Brisante Erkenntnisse einer neuen Studie:
Die Hauptautorin der Studie, Lena Gubler, steht auf einer landwirtschaftlichen Strasse, die gleichzeitig ein Veloweg ist. Vor ihr ein brachliegender Acker, hinter ihr die Autobahn und dahinter der Stadtrand von Zürich.
Hier fliessen unterschiedliche Subventionen, erklärt die Geografin: «Die Landwirtschaft ist der erste Bereich. Aber auch der Verkehr ist stark subventioniert, die Siedlungen sind durch Steuervergünstigungen und Abzugsmöglichkeiten ebenfalls stark vergünstigt.»
162 Subventionen unter die Lupe genommen
Wenn Landwirtschaft mit viel Stickstoffeinsatz betrieben wird, Autobahnen die Landschaft zerschneiden, Siedlungen auf der grünen Wiese gebaut werden, leidet die Artenvielfalt.
Insgesamt 162 Subventionen in acht Sektoren haben Gubler und ihr Team in Bezug auf den Schaden, den sie an der Biodiversität anrichten, untersucht. Neben Landwirtschaft, Verkehr und Siedlungsentwicklung gehörten dazu auch Forstwirtschaft, Energieproduktion, Tourismus, Abwasserentsorgung und Hochwasserschutz. «Der Verkehr und die Landwirtschaft kommen zahlenmässig an erster Stelle. Aber die Energieproduktion und die Siedlungsentwicklung kommen gleich danach», so Gubler.

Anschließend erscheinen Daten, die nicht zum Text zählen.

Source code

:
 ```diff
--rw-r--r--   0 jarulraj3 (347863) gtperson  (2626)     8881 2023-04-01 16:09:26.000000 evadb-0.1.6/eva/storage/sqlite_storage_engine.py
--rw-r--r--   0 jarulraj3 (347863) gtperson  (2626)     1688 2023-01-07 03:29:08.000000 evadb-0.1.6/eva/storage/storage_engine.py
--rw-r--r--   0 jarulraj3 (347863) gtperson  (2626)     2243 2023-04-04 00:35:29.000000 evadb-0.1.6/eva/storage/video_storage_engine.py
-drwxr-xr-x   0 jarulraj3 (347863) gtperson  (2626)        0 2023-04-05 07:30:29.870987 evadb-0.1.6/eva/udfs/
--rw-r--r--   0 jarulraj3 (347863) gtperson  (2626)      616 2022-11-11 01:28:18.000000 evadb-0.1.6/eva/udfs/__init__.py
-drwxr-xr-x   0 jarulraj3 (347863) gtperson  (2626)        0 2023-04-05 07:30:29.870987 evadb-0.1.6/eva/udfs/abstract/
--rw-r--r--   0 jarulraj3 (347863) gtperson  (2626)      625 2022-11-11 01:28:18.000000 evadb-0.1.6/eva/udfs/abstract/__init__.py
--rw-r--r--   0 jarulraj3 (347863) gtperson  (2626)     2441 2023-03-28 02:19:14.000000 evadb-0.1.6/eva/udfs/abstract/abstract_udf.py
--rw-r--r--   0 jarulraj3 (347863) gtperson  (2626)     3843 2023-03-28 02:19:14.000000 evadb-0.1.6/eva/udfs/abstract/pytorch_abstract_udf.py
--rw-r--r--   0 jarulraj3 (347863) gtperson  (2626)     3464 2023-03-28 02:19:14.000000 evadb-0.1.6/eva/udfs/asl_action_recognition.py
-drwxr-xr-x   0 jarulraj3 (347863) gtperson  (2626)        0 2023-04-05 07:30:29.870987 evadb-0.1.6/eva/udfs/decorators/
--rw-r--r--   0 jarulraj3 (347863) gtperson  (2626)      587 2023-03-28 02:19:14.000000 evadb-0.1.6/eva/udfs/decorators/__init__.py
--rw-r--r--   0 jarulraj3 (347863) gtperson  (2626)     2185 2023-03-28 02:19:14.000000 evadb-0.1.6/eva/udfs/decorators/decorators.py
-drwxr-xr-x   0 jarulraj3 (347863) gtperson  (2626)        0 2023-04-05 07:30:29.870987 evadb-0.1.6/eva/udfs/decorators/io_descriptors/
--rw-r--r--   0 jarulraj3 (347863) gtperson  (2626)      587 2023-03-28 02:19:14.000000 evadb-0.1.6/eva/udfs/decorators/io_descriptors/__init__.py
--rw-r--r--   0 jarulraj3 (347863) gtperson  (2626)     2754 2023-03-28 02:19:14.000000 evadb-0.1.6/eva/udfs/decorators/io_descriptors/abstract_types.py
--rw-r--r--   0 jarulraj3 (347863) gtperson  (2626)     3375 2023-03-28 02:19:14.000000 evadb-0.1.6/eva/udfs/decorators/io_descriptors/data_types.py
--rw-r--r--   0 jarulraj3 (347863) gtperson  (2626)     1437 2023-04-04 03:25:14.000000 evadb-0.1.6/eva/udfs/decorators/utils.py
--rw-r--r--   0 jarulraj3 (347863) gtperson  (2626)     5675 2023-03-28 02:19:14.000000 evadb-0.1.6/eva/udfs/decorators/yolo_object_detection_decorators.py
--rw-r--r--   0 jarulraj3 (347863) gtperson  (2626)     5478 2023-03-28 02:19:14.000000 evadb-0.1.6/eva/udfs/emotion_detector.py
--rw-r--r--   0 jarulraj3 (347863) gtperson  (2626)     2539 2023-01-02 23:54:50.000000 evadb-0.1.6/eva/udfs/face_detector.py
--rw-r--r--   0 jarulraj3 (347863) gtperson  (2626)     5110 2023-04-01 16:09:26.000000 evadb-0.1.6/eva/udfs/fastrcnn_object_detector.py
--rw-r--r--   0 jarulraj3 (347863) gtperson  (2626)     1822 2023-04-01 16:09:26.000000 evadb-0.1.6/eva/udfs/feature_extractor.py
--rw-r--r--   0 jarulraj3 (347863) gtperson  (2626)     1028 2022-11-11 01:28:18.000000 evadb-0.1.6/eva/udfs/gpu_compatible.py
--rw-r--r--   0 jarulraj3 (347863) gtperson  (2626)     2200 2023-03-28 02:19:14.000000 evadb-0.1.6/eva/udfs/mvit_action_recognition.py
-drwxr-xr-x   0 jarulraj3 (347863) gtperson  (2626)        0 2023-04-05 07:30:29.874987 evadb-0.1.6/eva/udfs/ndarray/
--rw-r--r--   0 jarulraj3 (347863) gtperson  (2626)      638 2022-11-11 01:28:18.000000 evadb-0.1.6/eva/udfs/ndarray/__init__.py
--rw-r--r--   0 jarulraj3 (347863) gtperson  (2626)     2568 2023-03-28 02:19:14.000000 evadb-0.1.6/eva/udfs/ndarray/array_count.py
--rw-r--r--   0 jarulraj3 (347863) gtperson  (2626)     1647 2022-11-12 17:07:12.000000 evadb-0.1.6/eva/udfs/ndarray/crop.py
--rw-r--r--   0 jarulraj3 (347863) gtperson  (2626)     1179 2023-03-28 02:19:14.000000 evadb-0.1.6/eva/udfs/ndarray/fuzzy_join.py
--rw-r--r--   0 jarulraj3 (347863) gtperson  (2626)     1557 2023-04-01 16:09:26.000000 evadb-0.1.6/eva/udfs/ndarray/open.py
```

Bei vielen Subventionen ist der Anteil, der die Biodiversität schädigt, schwer bezifferbar. Oft hängt die Wirkung davon ab, wie die geförderte Aktivität konkret umgesetzt wird: «Es gibt Beiträge für Flächen in der Landwirtschaft, die sonst aufgegeben würden. Gleichwohl werden sie auch für eine intensive Bewirtschaftung dieser Flächen gesprochen, wodurch die Biodiversität abnimmt.»
40 Milliarden Franken schädliche Subventionen
Unter dem Strich gehen die Autorinnen der Studie davon aus, dass 40 Milliarden Franken Subventionen pro Jahr der Artenvielfalt schaden.

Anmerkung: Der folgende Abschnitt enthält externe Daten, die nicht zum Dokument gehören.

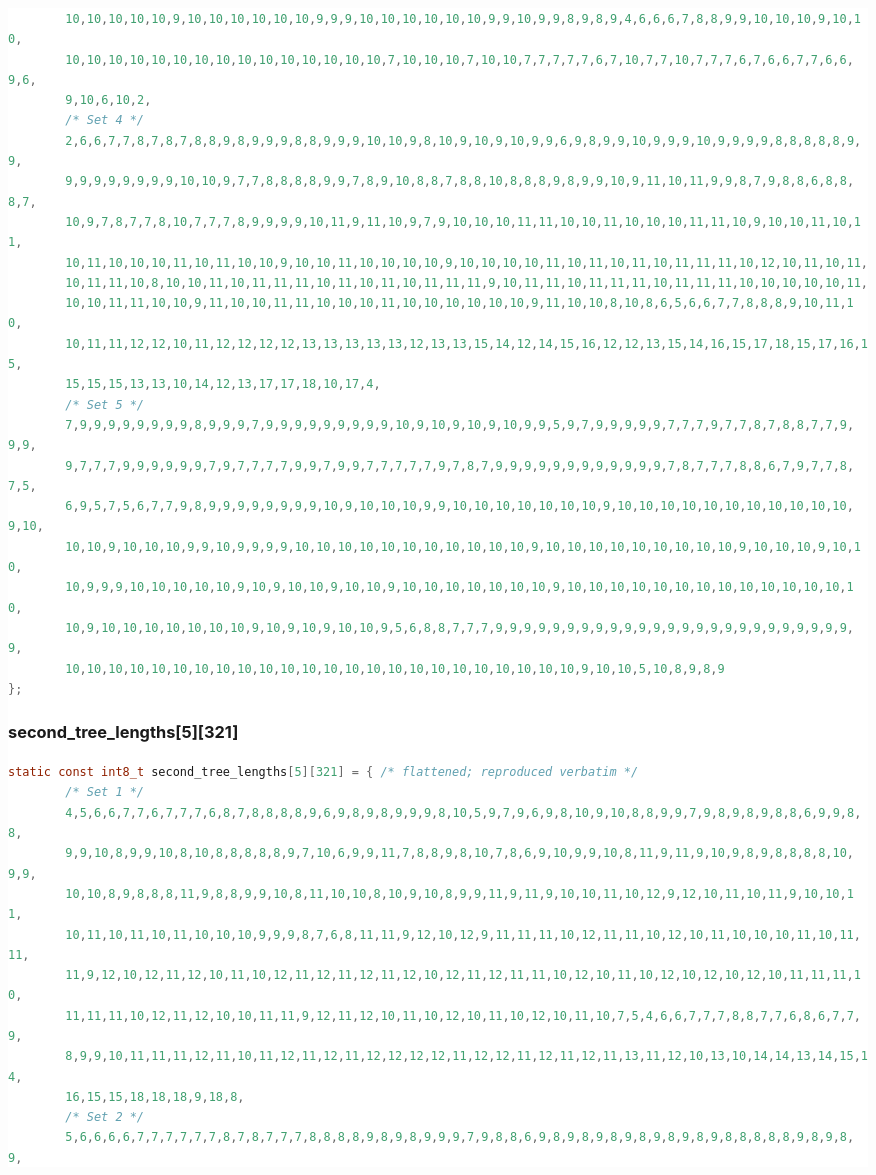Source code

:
 ```c
        10,10,10,10,10,9,10,10,10,10,10,10,9,9,9,10,10,10,10,10,10,9,9,10,9,9,8,9,8,9,4,6,6,6,7,8,8,9,9,10,10,10,9,10,10,
        10,10,10,10,10,10,10,10,10,10,10,10,10,10,10,7,10,10,10,7,10,10,7,7,7,7,7,6,7,10,7,7,10,7,7,7,6,7,6,6,7,7,6,6,9,6,
        9,10,6,10,2,
        /* Set 4 */
        2,6,6,7,7,8,7,8,7,8,8,9,8,9,9,9,8,8,9,9,9,10,10,9,8,10,9,10,9,10,9,9,6,9,8,9,9,10,9,9,9,10,9,9,9,9,8,8,8,8,8,9,9,
        9,9,9,9,9,9,9,9,10,10,9,7,7,8,8,8,8,9,9,7,8,9,10,8,8,7,8,8,10,8,8,8,9,8,9,9,10,9,11,10,11,9,9,8,7,9,8,8,6,8,8,8,7,
        10,9,7,8,7,7,8,10,7,7,7,8,9,9,9,9,10,11,9,11,10,9,7,9,10,10,10,11,11,10,10,11,10,10,10,11,11,10,9,10,10,11,10,11,
        10,11,10,10,10,11,10,11,10,10,9,10,10,11,10,10,10,10,9,10,10,10,10,11,10,11,10,11,10,11,11,11,10,12,10,11,10,11,
        10,11,11,10,8,10,10,11,10,11,11,11,10,11,10,11,10,11,11,11,9,10,11,11,10,11,11,11,10,11,11,11,10,10,10,10,10,11,
        10,10,11,11,10,10,9,11,10,10,11,11,10,10,10,11,10,10,10,10,10,10,9,11,10,10,8,10,8,6,5,6,6,7,7,8,8,8,9,10,11,10,
        10,11,11,12,12,10,11,12,12,12,12,13,13,13,13,13,12,13,13,15,14,12,14,15,16,12,12,13,15,14,16,15,17,18,15,17,16,15,
        15,15,15,13,13,10,14,12,13,17,17,18,10,17,4,
        /* Set 5 */
        7,9,9,9,9,9,9,9,9,8,9,9,9,7,9,9,9,9,9,9,9,9,9,10,9,10,9,10,9,10,9,9,5,9,7,9,9,9,9,9,7,7,7,9,7,7,8,7,8,8,7,7,9,9,9,
        9,7,7,7,9,9,9,9,9,9,7,9,7,7,7,7,9,9,7,9,9,7,7,7,7,7,9,7,8,7,9,9,9,9,9,9,9,9,9,9,9,9,7,8,7,7,7,8,8,6,7,9,7,7,8,7,5,
        6,9,5,7,5,6,7,7,9,8,9,9,9,9,9,9,9,9,10,9,10,10,10,9,9,10,10,10,10,10,10,10,9,10,10,10,10,10,10,10,10,10,10,10,9,10,
        10,10,9,10,10,10,9,9,10,9,9,9,9,10,10,10,10,10,10,10,10,10,10,10,9,10,10,10,10,10,10,10,10,10,9,10,10,10,9,10,10,
        10,9,9,9,10,10,10,10,10,9,10,9,10,10,9,10,10,9,10,10,10,10,10,10,10,9,10,10,10,10,10,10,10,10,10,10,10,10,10,10,
        10,9,10,10,10,10,10,10,10,9,10,9,10,9,10,10,9,5,6,8,8,7,7,7,9,9,9,9,9,9,9,9,9,9,9,9,9,9,9,9,9,9,9,9,9,9,9,9,9,9,
        10,10,10,10,10,10,10,10,10,10,10,10,10,10,10,10,10,10,10,10,10,10,10,10,9,10,10,5,10,8,9,8,9
};
```

### second_tree_lengths[5][321]

```c
static const int8_t second_tree_lengths[5][321] = { /* flattened; reproduced verbatim */
        /* Set 1 */
        4,5,6,6,7,7,6,7,7,7,6,8,7,8,8,8,8,9,6,9,8,9,8,9,9,9,8,10,5,9,7,9,6,9,8,10,9,10,8,8,9,9,7,9,8,9,8,9,8,8,6,9,9,8,8,
        9,9,10,8,9,9,10,8,10,8,8,8,8,8,9,7,10,6,9,9,11,7,8,8,9,8,10,7,8,6,9,10,9,9,10,8,11,9,11,9,10,9,8,9,8,8,8,8,10,9,9,
        10,10,8,9,8,8,8,11,9,8,8,9,9,10,8,11,10,10,8,10,9,10,8,9,9,11,9,11,9,10,10,11,10,12,9,12,10,11,10,11,9,10,10,11,
        10,11,10,11,10,11,10,10,10,9,9,9,8,7,6,8,11,11,9,12,10,12,9,11,11,11,10,12,11,11,10,12,10,11,10,10,10,11,10,11,11,
        11,9,12,10,12,11,12,10,11,10,12,11,12,11,12,11,12,10,12,11,12,11,11,10,12,10,11,10,12,10,12,10,12,10,11,11,11,10,
        11,11,11,10,12,11,12,10,10,11,11,9,12,11,12,10,11,10,12,10,11,10,12,10,11,10,7,5,4,6,6,7,7,7,8,8,7,7,6,8,6,7,7,9,
        8,9,9,10,11,11,11,12,11,10,11,12,11,12,11,12,12,12,12,11,12,12,11,12,11,12,11,13,11,12,10,13,10,14,14,13,14,15,14,
        16,15,15,18,18,18,9,18,8,
        /* Set 2 */
        5,6,6,6,6,7,7,7,7,7,7,8,7,8,7,7,7,8,8,8,8,9,8,9,8,9,9,9,7,9,8,8,6,9,8,9,8,9,8,9,8,9,8,9,8,9,8,8,8,8,8,9,8,9,8,9,
```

Das sei nicht nur ökologisch, sondern auch ökonomisch wenig sinnvoll, betont Hauptautorin Gubler. «Kosten fallen erstens bei der öffentlichen Hand an, weil diese Geld für die biodiversitätsschädigenden Subventionen sprechen muss. Zweitens entstehen ihr Kosten, weil sie auch Geld sprechen muss für Subventionen, die die Biodiversität fördern. Drittens fallen Kosten an, wenn Schäden behoben werden müssen.»
Allein die Reparaturkosten steigen stark an. Europäische Studien gehen davon aus, dass diese bis 2050 rund vier Prozent des Bruttoinlandprodukts betragen könnten. Die öffentliche Hand könnte demnach viel Geld sparen, das sie heute zur Förderung der Biodiversität ausgibt, wenn sie weniger Zuschüsse mit schädigenden Auswirkungen sprechen würde.
WSL-Wissenschaftlerin Gubler empfiehlt deshalb, etwa 40 Prozent aller biodiversitätsschädigenden Subventionen abzuschaffen: «Dabei handelt es sich meistens um indirekte Subventionen durch Mindereinnahmen für Steuervergünstigungen. Die Subventionen, bei denen Geld an Begünstigte fliesst, empfehlen wir zur Umgestaltung.»
Kurz gesagt: Wenn der Staat Geld aktiv ausgibt, zum Beispiel um im Norden von Zürich den Ackerbau zu fördern, dann soll der Bauer künftig verpflichtet werden, die Biodiversität zu schützen.